» WORK ITEM
The lines from the start of the data through the line containing "Chiquita-luomubanaanit" are to be reproduced exactly, both ends included.
------ THE INPUT
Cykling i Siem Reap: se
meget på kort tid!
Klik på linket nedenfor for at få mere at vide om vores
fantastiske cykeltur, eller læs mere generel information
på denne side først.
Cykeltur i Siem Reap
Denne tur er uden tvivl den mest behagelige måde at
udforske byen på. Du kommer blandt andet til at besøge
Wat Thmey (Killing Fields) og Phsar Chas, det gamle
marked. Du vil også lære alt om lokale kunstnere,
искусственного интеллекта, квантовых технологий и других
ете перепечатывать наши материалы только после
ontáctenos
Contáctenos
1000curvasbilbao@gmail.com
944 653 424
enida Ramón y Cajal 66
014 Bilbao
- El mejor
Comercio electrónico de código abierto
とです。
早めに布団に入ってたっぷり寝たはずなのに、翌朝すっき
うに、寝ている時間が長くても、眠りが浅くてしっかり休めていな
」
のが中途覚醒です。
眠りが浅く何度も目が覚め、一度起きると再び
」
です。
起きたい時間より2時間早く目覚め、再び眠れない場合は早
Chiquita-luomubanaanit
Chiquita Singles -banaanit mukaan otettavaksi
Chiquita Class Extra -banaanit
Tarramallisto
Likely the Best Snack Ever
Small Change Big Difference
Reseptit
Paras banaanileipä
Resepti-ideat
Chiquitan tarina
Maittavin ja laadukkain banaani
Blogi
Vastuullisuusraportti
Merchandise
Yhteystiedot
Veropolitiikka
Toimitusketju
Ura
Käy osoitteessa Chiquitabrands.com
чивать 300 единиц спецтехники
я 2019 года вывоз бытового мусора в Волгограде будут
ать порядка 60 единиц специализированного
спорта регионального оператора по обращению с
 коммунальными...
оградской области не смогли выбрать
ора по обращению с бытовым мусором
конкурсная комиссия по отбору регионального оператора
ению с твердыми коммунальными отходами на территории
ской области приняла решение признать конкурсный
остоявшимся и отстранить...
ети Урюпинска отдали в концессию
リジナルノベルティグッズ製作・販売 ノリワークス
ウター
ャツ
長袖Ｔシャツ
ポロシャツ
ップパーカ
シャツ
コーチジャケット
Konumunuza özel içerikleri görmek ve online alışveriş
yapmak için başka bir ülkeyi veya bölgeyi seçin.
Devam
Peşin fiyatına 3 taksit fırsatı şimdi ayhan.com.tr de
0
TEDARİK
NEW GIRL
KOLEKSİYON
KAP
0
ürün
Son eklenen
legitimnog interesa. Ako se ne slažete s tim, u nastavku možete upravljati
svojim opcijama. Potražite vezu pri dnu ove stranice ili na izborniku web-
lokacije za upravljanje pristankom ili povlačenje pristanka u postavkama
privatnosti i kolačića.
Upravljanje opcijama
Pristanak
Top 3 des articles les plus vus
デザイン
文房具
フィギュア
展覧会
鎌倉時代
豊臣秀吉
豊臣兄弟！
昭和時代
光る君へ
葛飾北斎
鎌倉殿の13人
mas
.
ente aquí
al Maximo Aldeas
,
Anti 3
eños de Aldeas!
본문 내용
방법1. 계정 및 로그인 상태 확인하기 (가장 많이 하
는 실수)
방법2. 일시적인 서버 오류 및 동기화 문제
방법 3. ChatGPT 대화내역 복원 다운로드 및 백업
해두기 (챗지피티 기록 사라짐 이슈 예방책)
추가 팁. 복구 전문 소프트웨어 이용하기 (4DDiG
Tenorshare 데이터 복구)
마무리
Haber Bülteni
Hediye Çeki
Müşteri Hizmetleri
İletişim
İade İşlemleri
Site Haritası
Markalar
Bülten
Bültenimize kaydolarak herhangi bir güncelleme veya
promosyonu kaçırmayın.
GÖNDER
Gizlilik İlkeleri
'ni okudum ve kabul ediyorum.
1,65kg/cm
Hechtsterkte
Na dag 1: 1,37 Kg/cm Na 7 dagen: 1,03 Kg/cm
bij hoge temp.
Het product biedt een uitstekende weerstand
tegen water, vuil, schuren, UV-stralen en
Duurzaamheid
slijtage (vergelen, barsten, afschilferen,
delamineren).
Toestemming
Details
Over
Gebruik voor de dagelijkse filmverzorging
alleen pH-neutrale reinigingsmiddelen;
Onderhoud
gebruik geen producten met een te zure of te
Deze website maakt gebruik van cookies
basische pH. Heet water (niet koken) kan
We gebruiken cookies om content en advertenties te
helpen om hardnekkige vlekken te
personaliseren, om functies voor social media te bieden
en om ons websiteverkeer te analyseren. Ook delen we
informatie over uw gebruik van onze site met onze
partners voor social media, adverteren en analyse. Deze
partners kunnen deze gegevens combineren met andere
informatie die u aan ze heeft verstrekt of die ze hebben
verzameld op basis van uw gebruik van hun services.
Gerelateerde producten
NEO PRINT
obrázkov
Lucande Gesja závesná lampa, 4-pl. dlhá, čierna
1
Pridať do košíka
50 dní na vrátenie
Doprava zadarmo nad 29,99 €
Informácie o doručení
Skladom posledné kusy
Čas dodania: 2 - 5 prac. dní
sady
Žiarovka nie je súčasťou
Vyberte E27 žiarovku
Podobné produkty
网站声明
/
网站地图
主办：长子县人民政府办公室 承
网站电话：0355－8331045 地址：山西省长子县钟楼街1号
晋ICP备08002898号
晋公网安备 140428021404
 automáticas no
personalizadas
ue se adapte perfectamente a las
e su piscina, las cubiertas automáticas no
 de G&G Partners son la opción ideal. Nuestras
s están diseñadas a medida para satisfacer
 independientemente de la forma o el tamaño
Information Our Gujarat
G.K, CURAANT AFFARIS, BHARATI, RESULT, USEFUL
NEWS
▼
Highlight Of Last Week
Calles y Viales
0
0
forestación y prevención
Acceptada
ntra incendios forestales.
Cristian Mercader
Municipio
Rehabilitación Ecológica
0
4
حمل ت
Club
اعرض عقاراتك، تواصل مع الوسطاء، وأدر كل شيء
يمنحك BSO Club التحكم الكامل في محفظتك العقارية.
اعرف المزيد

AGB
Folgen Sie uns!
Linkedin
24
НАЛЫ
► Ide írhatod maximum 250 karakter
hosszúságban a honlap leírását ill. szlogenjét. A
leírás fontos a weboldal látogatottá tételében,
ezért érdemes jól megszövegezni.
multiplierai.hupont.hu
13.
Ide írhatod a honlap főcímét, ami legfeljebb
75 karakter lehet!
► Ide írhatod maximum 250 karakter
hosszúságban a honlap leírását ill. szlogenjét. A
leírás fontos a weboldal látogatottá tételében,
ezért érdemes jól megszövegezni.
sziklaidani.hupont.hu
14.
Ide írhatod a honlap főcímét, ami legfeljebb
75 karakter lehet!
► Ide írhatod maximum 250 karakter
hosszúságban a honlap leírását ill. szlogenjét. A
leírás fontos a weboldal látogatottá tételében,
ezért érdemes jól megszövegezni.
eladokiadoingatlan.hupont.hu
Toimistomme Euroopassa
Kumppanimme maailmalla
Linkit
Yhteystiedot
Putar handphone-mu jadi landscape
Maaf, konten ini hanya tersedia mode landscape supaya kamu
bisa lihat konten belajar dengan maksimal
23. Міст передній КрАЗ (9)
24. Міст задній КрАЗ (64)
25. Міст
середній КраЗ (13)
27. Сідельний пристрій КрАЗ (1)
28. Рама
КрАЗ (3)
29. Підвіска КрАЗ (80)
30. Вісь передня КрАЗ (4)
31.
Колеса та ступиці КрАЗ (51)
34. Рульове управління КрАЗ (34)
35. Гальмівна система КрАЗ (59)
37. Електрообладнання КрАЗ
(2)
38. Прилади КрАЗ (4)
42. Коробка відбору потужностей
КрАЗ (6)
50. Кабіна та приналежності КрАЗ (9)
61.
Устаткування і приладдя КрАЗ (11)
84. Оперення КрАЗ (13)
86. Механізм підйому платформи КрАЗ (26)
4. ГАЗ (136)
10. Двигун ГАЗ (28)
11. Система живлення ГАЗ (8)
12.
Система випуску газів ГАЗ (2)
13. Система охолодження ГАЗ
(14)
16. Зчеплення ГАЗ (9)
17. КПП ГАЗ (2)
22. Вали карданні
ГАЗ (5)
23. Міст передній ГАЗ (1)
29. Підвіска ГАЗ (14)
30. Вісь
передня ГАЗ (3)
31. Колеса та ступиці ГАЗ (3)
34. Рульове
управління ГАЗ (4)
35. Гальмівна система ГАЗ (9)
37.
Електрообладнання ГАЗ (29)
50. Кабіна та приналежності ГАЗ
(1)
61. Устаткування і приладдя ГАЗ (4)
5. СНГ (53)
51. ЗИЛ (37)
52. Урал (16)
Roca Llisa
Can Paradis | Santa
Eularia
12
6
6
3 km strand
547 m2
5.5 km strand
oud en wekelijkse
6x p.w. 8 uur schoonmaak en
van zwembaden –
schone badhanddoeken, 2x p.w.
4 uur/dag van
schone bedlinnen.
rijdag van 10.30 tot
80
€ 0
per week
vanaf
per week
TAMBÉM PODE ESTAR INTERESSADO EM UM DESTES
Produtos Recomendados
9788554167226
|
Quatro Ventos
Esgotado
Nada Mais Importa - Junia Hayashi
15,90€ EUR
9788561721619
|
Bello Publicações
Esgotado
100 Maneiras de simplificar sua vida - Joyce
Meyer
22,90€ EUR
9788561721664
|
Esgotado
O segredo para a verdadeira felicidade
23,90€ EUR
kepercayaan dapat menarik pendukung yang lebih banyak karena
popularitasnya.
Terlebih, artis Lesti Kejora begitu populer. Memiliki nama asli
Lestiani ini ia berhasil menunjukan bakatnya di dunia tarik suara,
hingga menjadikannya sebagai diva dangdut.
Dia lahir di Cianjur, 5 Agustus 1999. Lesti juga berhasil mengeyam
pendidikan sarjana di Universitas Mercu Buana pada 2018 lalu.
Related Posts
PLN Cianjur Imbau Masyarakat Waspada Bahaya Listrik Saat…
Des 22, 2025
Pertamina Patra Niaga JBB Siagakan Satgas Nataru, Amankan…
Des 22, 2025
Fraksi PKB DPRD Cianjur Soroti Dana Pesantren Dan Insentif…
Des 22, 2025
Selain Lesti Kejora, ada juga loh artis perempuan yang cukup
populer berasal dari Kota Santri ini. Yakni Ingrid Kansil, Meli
------------
» FINISHED TASK
Cykling i Siem Reap: se
meget på kort tid!
Klik på linket nedenfor for at få mere at vide om vores
fantastiske cykeltur, eller læs mere generel information
på denne side først.
Cykeltur i Siem Reap
Denne tur er uden tvivl den mest behagelige måde at
udforske byen på. Du kommer blandt andet til at besøge
Wat Thmey (Killing Fields) og Phsar Chas, det gamle
marked. Du vil også lære alt om lokale kunstnere,
искусственного интеллекта, квантовых технологий и других
ете перепечатывать наши материалы только после
ontáctenos
Contáctenos
1000curvasbilbao@gmail.com
944 653 424
enida Ramón y Cajal 66
014 Bilbao
- El mejor
Comercio electrónico de código abierto
とです。
早めに布団に入ってたっぷり寝たはずなのに、翌朝すっき
うに、寝ている時間が長くても、眠りが浅くてしっかり休めていな
」
のが中途覚醒です。
眠りが浅く何度も目が覚め、一度起きると再び
」
です。
起きたい時間より2時間早く目覚め、再び眠れない場合は早
Chiquita-luomubanaanit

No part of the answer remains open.